> _AIM OF THE EXERCISE_: Find the string "Функционирование" in the data, then copy every line where it is found.

Edit tracking data
━━━━━━
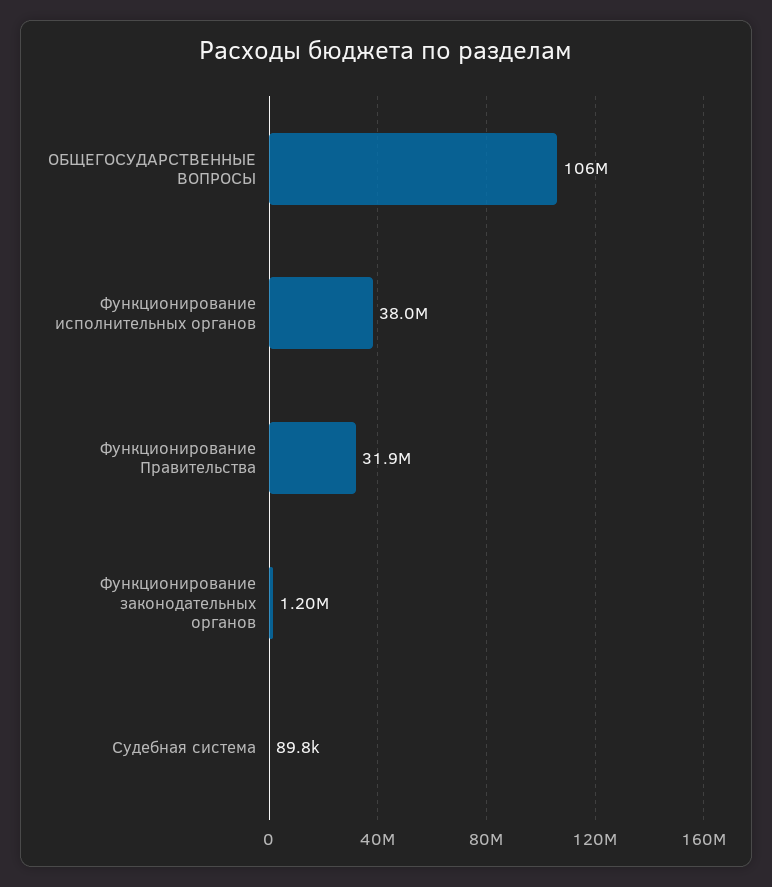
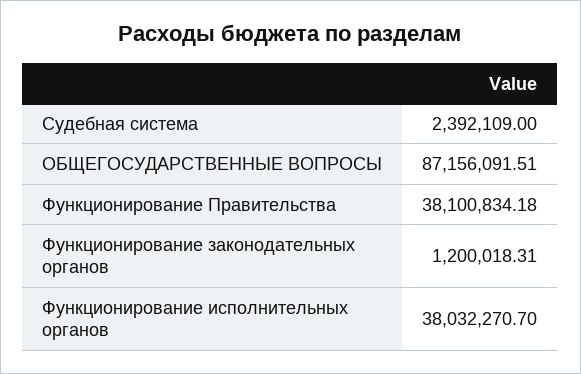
  {
-   "ОБЩЕГОСУДАРСТВЕННЫЕ ВОПРОСЫ": 106000000,
+   "ОБЩЕГОСУДАРСТВЕННЫЕ ВОПРОСЫ": 87156091.51,
    "Функционирование исполнительных органов": 38032270.7,
-   "Функционирование Правительства": 31900000,
+   "Функционирование Правительства": 38100834.18,
    "Функционирование законодательных органов": 1200018.31,
-   "Судебная система": 89800
+   "Судебная система": 2392109
  }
━━━━━━
> _ANSWER FOR THIS EXERCISE_:
    "Функционирование исполнительных органов": 38032270.7,
-   "Функционирование Правительства": 31900000,
+   "Функционирование Правительства": 38100834.18,
    "Функционирование законодательных органов": 1200018.31,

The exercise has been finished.